6- Diyare (İshal); Yine üst solunum yolu enfeksiyonlarından sonra en sık görülen hastalık, enfeksiyon kaynaklı ishallerdir. Kış aylarında ve kreşlerde rota virüs ishaller sıklıkla gözlenirken, yaz aylarında amip, giardia ve salmonella enfeksiyonlarına bağlı ishaller görülür. Rota virüs aşıları kısmen, rota virüs enfeksiyonlarından korur.

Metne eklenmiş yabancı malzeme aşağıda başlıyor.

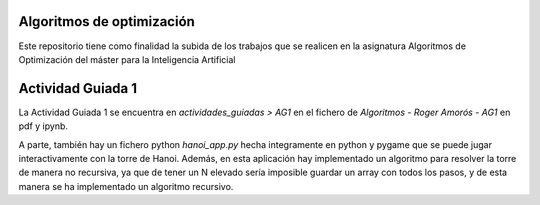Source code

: ==========================
Algoritmos de optimización
==========================
Este repositorio tiene como finalidad la subida de los trabajos que se realicen en la asignatura Algoritmos de Optimización del máster para la Inteligencia Artificial

==================
Actividad Guiada 1
==================

La Actividad Guiada 1 se encuentra en `actividades_guiadas > AG1` en el fichero de `Algoritmos - Roger Amorós - AG1` en pdf y ipynb.

A parte, también hay un fichero python `hanoi_app.py` hecha integramente en python y pygame que se puede jugar interactivamente con la torre de Hanoi. 
Además, en esta aplicación hay implementado un algoritmo para resolver la torre de manera no recursiva, ya que de tener un N elevado sería imposible guardar un array con todos los pasos, y de esta manera se ha implementado un algoritmo recursivo.
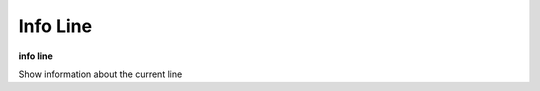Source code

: .. _info_line:

Info Line
---------

**info line**

Show information about the current line

.. seealso::

   :ref:`info program <info_program>`, :ref:`info frame <info_line>`
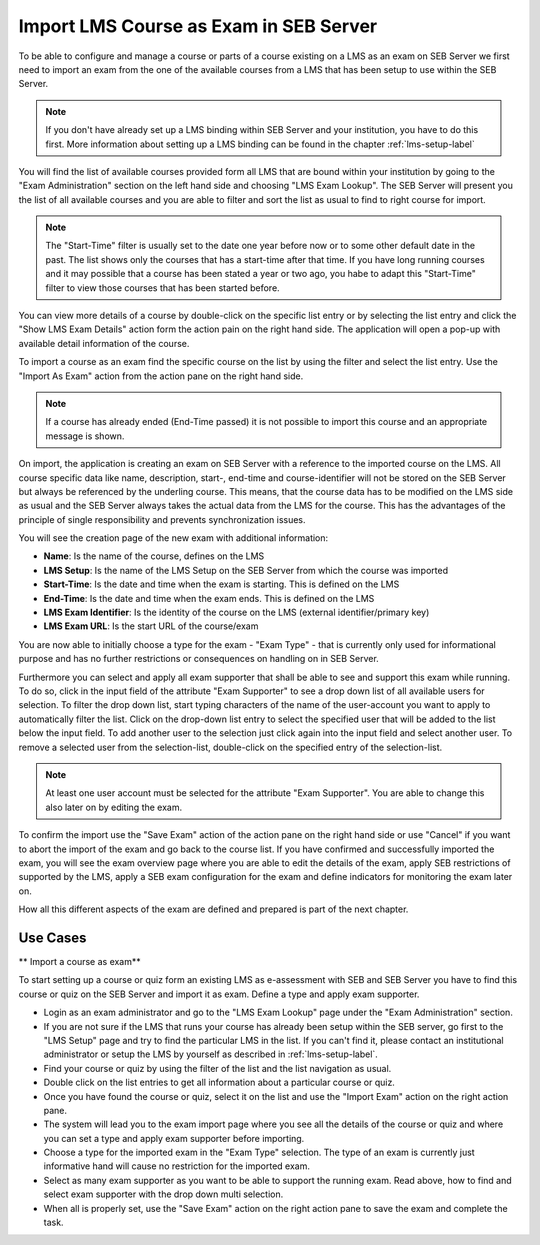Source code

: Import LMS Course as Exam in SEB Server
=======================================

To be able to configure and manage a course or parts of a course existing on a LMS as an exam on SEB Server we first need to import
an exam from the one of the available courses from a LMS that has been setup to use within the SEB Server.

.. note::
    If you don't have already set up a LMS binding within SEB Server and your institution, you have to do this first.
    More information about setting up a LMS binding can be found in the chapter :ref:`lms-setup-label`
    
You will find the list of available courses provided form all LMS that are bound within your institution by going to the "Exam Administration"
section on the left hand side and choosing "LMS Exam Lookup". The SEB Server will present you the list of all available courses and you
are able to filter and sort the list as usual to find to right course for import.

.. note::
    The "Start-Time" filter is usually set to the date one year before now or to some other default date in the past. The list shows only 
    the courses that has a start-time after that time. If you have long running courses and it may possible that a course has been stated
    a year or two ago, you habe to adapt this "Start-Time" filter to view those courses that has been started before. 

.. image:: images/exam/lmsExamLookup.png
    :align: center
    :target: https://raw.githubusercontent.com/SafeExamBrowser/seb-server/master/docs/images/exam/lmsExamLookup.png
    
You can view more details of a course by double-click on the specific list entry or by selecting the list entry and click the "Show LMS Exam Details" 
action form the action pain on the right hand side. The application will open a pop-up with available detail information of the course.

To import a course as an exam find the specific course on the list by using the filter and select the list entry. Use the "Import As Exam" action 
from the action pane on the right hand side. 

.. note::
    If a course has already ended (End-Time passed) it is not possible to import this course and an appropriate message is shown.
    
On import, the application is creating an exam on SEB Server with a reference to the imported course on the LMS. All course specific data
like name, description, start-, end-time and course-identifier will not be stored on the SEB Server but always be referenced by the underling course.
This means, that the course data has to be modified on the LMS side as usual and the SEB Server always takes the actual data from the LMS for the 
course. This has the advantages of the principle of single responsibility and prevents synchronization issues. 

You will see the creation page of the new exam with additional information: 

- **Name**: Is the name of the course, defines on the LMS
- **LMS Setup**: Is the name of the LMS Setup on the SEB Server from which the course was imported
- **Start-Time**: Is the date and time when the exam is starting. This is defined on the LMS
- **End-Time**: Is the date and time when the exam ends. This is defined on the LMS
- **LMS Exam Identifier**: Is the identity of the course on the LMS (external identifier/primary key)
- **LMS Exam URL**: Is the start URL of the course/exam

You are now able to initially choose a type for the exam - "Exam Type" - that is currently only used 
for informational purpose and has no further restrictions or consequences on handling on in SEB Server.

.. image:: images/exam/importExam.png
    :align: center
    :target: https://raw.githubusercontent.com/SafeExamBrowser/seb-server/master/docs/images/exam/importExam.png
    
Furthermore you can select and apply all exam supporter that shall be able to see and support this exam while running. To do so, click in the
input field of the attribute "Exam Supporter" to see a drop down list of all available users for selection. To filter the drop down list, start
typing characters of the name of the user-account you want to apply to automatically filter the list. Click on the drop-down list entry to select the
specified user that will be added to the list below the input field. To add another user to the selection just click again into the input field
and select another user. To remove a selected user from the selection-list, double-click on the specified entry of the selection-list.

.. note::
    At least one user account must be selected for the attribute "Exam Supporter". You are able to change this also later on by editing the exam.
    
To confirm the import use the "Save Exam" action of the action pane on the right hand side or use "Cancel" if you want to abort the import of the
exam and go back to the course list. If you have confirmed and successfully imported the exam, you will see the exam overview page where you are able
to edit the details of the exam, apply SEB restrictions of supported by the LMS, apply a SEB exam configuration for the exam and define indicators
for monitoring the exam later on.

.. image:: images/exam/examReady.png
    :align: center
    :target: https://raw.githubusercontent.com/SafeExamBrowser/seb-server/master/docs/images/exam/examReady.png

How all this different aspects of the exam are defined and prepared is part of the next chapter.
    

Use Cases
---------

** Import a course as exam**

To start setting up a course or quiz form an existing LMS as e-assessment with SEB and SEB Server you have to find this course or quiz on the 
SEB Server and import it as exam. Define a type and apply exam supporter.

- Login as an exam administrator and go to the "LMS Exam Lookup" page under the "Exam Administration" section. 
- If you are not sure if the LMS that runs your course has already been setup within the SEB server, go first to the "LMS Setup" page and try to find the particular LMS in the list. If you can't find it, please contact an institutional administrator or setup the LMS by yourself as described in :ref:`lms-setup-label`.
- Find your course or quiz by using the filter of the list and the list navigation as usual.
- Double click on the list entries to get all information about a particular course or quiz.
- Once you have found the course or quiz, select it on the list and use the "Import Exam" action on the right action pane.
- The system will lead you to the exam import page where you see all the details of the course or quiz and where you can set a type and apply exam supporter before importing. 
- Choose a type for the imported exam in the "Exam Type" selection. The type of an exam is currently just informative hand will cause no restriction for the imported exam.
- Select as many exam supporter as you want to be able to support the running exam. Read above, how to find and select exam supporter with the drop down multi selection.
- When all is properly set, use the "Save Exam" action on the right action pane to save the exam and complete the task.

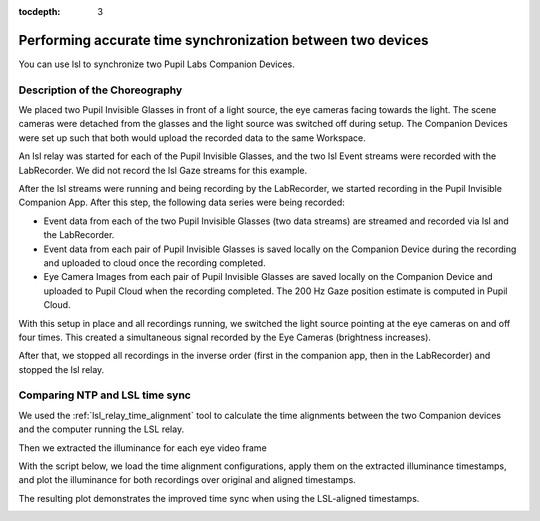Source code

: :tocdepth: 3

************************************************************
Performing accurate time synchronization between two devices
************************************************************
You can use lsl to synchronize two Pupil Labs Companion Devices.


Description of the Choreography
===============================

We placed two Pupil Invisible Glasses in front of a light source, the eye cameras facing towards the light.
The scene cameras were detached from the glasses and the light source was switched off during setup. The Companion
Devices were set up such that both would upload the recorded data to the same Workspace.

An lsl relay was started for each of the Pupil Invisible Glasses, and the two lsl Event streams were recorded with
the LabRecorder. We did not record the lsl Gaze streams for this example.

After the lsl streams were running and being recording by the LabRecorder, we started recording in the Pupil Invisible
Companion App. After this step, the following data series were being recorded:

- Event data from each of the two Pupil Invisible Glasses (two data streams) are streamed and recorded via lsl and
  the LabRecorder.
- Event data from each pair of Pupil Invisible Glasses is saved locally on the Companion Device during the recording
  and uploaded to cloud once the recording completed.
- Eye Camera Images from each pair of Pupil Invisible Glasses are saved locally on the Companion Device and uploaded
  to Pupil Cloud when the recording completed. The 200 Hz Gaze position estimate is computed in Pupil Cloud.

With this setup in place and all recordings running, we switched the light source pointing at the eye cameras on
and off four times. This created a simultaneous signal recorded by the Eye Cameras (brightness increases).

After that, we stopped all recordings in the inverse order (first in the companion app, then in the LabRecorder) and
stopped the lsl relay.

Comparing NTP and LSL time sync
===============================

We used the :ref:`lsl_relay_time_alignment` tool to calculate the time alignments
between the two Companion devices and the computer running the LSL relay.

.. collapse:: Time Alignment Parameters - Subject 1

   .. literalinclude:: ../../examples/companion_app_exports/subject_1/time_alignment_parameters.json
      :language: json
      :linenos:

.. collapse:: Time Alignment Parameters - Subject 2

   .. literalinclude:: ../../examples/companion_app_exports/subject_2/time_alignment_parameters.json
      :language: json
      :linenos:

Then we extracted the illuminance for each eye video frame

.. collapse:: Illuminance Extraction Script

   .. literalinclude:: ../../tools/extract_eye_video_illuminance.py
      :language: python
      :linenos:

.. collapse:: Extracted Illuminance - Excerpt Subject 1 - Left Eye Video

   .. literalinclude:: ../../examples/companion_app_exports/subject_1/PI left v1 ps1.illuminance.csv
      :language: python
      :linenos:
      :lines: 1-10

With the script below, we load the time alignment configurations, apply them on the
extracted illuminance timestamps, and plot the illuminance for both recordings over
original and aligned timestamps.

.. collapse:: Script to Apply and Plot Time Alignment

   .. literalinclude:: ../../examples/device_vs_lsl_sync.py
      :language: python
      :linenos:

The resulting plot demonstrates the improved time sync when using the LSL-aligned
timestamps.

.. image:: ../../examples/illuminance_over_time.png
   :width: 800
   :alt: Illuminance over time
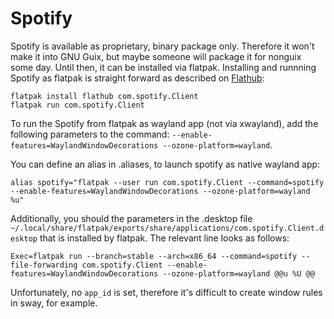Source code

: * Spotify

Spotify is available as proprietary, binary package only. Therefore it won't make it into GNU Guix, but maybe someone will package it for nonguix some day. Until then, it can be installed via flatpak. Installing and runnning Spotify as flatpak is straight forward as described on [[https://flathub.org/apps/com.spotify.Client][Flathub]]:

#+BEGIN_SRC shell
  flatpak install flathub com.spotify.Client
  flatpak run com.spotify.Client
#+END_SRC

To run the Spotify from flatpak as wayland app (not via xwayland), add the following parameters to the command: ~--enable-features=WaylandWindowDecorations --ozone-platform=wayland~.

You can define an alias in .aliases, to launch spotify as native wayland app:
#+BEGIN_SRC shell
  alias spotify="flatpak --user run com.spotify.Client --command=spotify --enable-features=WaylandWindowDecorations --ozone-platform=wayland %u"
#+END_SRC

Additionally, you should the parameters in the .desktop file ~~/.local/share/flatpak/exports/share/applications/com.spotify.Client.desktop~ that is installed by flatpak. The relevant line looks as follows:

#+begin_src desktop
  Exec=flatpak run --branch=stable --arch=x86_64 --command=spotify --file-forwarding com.spotify.Client --enable-features=WaylandWindowDecorations --ozone-platform=wayland @@u %U @@  
#+end_src

Unfortunately, no ~app_id~ is set, therefore it's difficult to create window rules in sway, for example.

7- Döküntü oluşturan hastalıklar; Döküntülü hastalıkların nedeni genellikle enfeksiyoz olmakla birlikte alerjik, otoimmun hastalıklar gibi bir çok hastalık döküntü yapabilir. Çocuklarda döküntülü hastalıkların en sık sebebi viral enfeksiyonlardır. Kızamık, kızamıkçık, suçiçeği bu yaz sıkça gördüğümüz el-ayak ağız hastalığı en sık görülen viral döküntülü hastalıklardandır. Bu hastalıkların tedavisinde antibiyotik kullanılmaz. Kızıl ise bakteriyel döküntülü bir hastalık olup tedavi edilmesi gereken durumdur. Bu hastalıkların ortak özeliği genellikle döküntü öncesi görülen ateş ve sonrasında tüm vücutta görülen döküntüdür. Enfeksiyoz döküntülü hastalıklar bulaştırıcı olup, kişinin okula gidip gitmeyeceğine  doktor karar vermelidir. Ayrıca döküntülü hastalık geçiren çocukların, yaşlı, hamile ve immun sistemi baskılanmış kişilerden (kanser hastaları gibi) hastalık geçinceye kadar uzak durması uygun olacaktır.

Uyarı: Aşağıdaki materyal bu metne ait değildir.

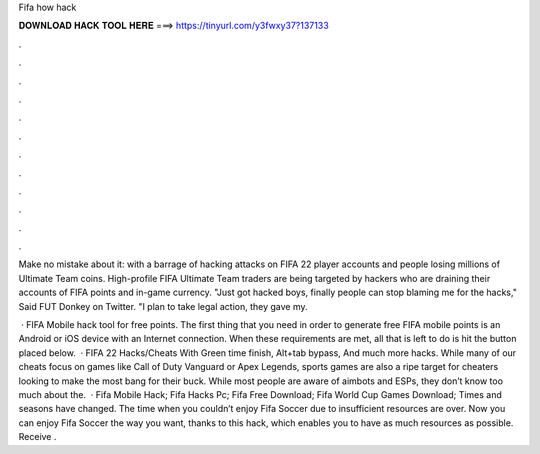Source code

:Fifa how hack



𝐃𝐎𝐖𝐍𝐋𝐎𝐀𝐃 𝐇𝐀𝐂𝐊 𝐓𝐎𝐎𝐋 𝐇𝐄𝐑𝐄 ===> https://tinyurl.com/y3fwxy37?137133



.



.



.



.



.



.



.



.



.



.



.



.

Make no mistake about it: with a barrage of hacking attacks on FIFA 22 player accounts and people losing millions of Ultimate Team coins. High-profile FIFA Ultimate Team traders are being targeted by hackers who are draining their accounts of FIFA points and in-game currency. "Just got hacked boys, finally people can stop blaming me for the hacks," Said FUT Donkey on Twitter. "I plan to take legal action, they gave my.

 · FIFA Mobile hack tool for free points. The first thing that you need in order to generate free FIFA mobile points is an Android or iOS device with an Internet connection. When these requirements are met, all that is left to do is hit the button placed below.  · FIFA 22 Hacks/Cheats With Green time finish, Alt+tab bypass, And much more hacks. While many of our cheats focus on games like Call of Duty Vanguard or Apex Legends, sports games are also a ripe target for cheaters looking to make the most bang for their buck. While most people are aware of aimbots and ESPs, they don’t know too much about the.  · Fifa Mobile Hack; Fifa Hacks Pc; Fifa Free Download; Fifa World Cup Games Download; Times and seasons have changed. The time when you couldn’t enjoy Fifa Soccer due to insufficient resources are over. Now you can enjoy Fifa Soccer the way you want, thanks to this hack, which enables you to have as much resources as possible. Receive .
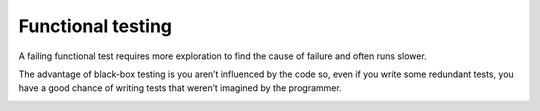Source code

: Functional testing
===================



A failing functional test requires more exploration to find the cause of failure and often runs slower.


The advantage of black-box testing is you aren’t influenced by the code so, even if you write some redundant tests, you have a good chance of writing tests that weren’t imagined by the programmer.



.. image:: Black-Box.png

Tüm bu sıkıntıları yaşamamak için, dengeli ve düzenli beslenme ve sabah kahvaltısının alışkanlık haline getirilmesi önemlidir. Ayrıca, düzenli bir spor; yüzme ve jimnastik okul başarısını artıracağı gibi immun sistemide destekleyecektir. Bununla birlikte, düzenli ve yaşına uygun miktarda uyku uyuması ve istirahat etmesi ve yeterli miktarda su içmesi sağlanmalıdır.

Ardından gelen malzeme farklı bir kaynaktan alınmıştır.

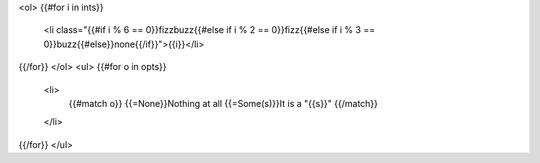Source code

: <ol>
{{#for i in ints}}
    <li class="{{#if i % 6 == 0}}fizzbuzz{{#else if i % 2 == 0}}fizz{{#else if i % 3 == 0}}buzz{{#else}}none{{/if}}">{{i}}</li>
{{/for}}
</ol>
<ul>
{{#for o in opts}}
    <li>
        {{#match o}}
        {{=None}}Nothing at all
        {{=Some(s)}}It is a "{{s}}"
        {{/match}}
    </li>
{{/for}}
</ul>

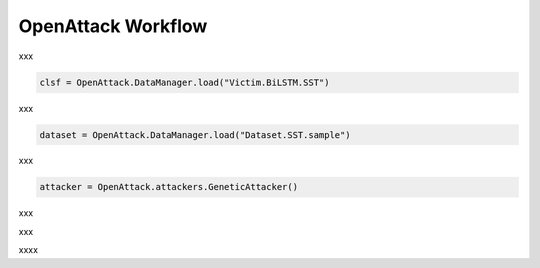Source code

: ========================
OpenAttack Workflow
========================

xxx

.. code-block:: python
    
    clsf = OpenAttack.DataManager.load("Victim.BiLSTM.SST")

xxx

.. code-block:: python

    dataset = OpenAttack.DataManager.load("Dataset.SST.sample")

xxx

.. code-block:: python

    attacker = OpenAttack.attackers.GeneticAttacker()

xxx

.. code-block:: python
    :linenos:

    attack_eval = OpenAttack.attack_evals.DefaultAttackEval(attacker, clsf)
    attack_eval.eval(dataset, visualize=True)

xxx

.. code-block:: python
    :linenos:
    :name: examples/workflow.py

    import OpenAttack
    def main():
        clsf = OpenAttack.DataManager.load("Victim.BiLSTM.SST")
        dataset = OpenAttack.DataManager.load("Dataset.SST.sample")[:10]

        attacker = OpenAttack.attackers.GeneticAttacker()
        attack_eval = OpenAttack.attack_evals.DefaultAttackEval(attacker, clsf)
        attack_eval.eval(dataset, visualize=True)

xxxx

Diğer önemli bir husus ise, bu mevsim kalabalık ortamlardan ve hasta kişi veya çocuklardan ayrıca sigara ve dumanından uzak tutmak gerekmektedir. Unutmayalım ki 40 yıl bu işin içinde olan biri olarak sigaranın balkonda bile içilmesi çocuğa önemli oranda zarar verecektir. Ailevi üzüntü ve sıkıntılar ve sınav kaygısı gibi streslerden uzak durulması önemlidir. Kaygı duymadan, sevgi ortamında büyüyen çocuk da immun sistem daha güçlü olmakta, çocuk öz güven kazanmaktadır. Son olarak ta, çocuğun hekim kontrollerinin yapılması, gerektiğinde kan sayımı vitamin ve demir düzeylerine baktırılması gerekir. Çünkü vitamin ve minerallerin eksikliklerinin de hastalıklara davetiye çıkaracağı bir gerçektir.
Sağlıklı günler diliyor saygılar sunuyorum.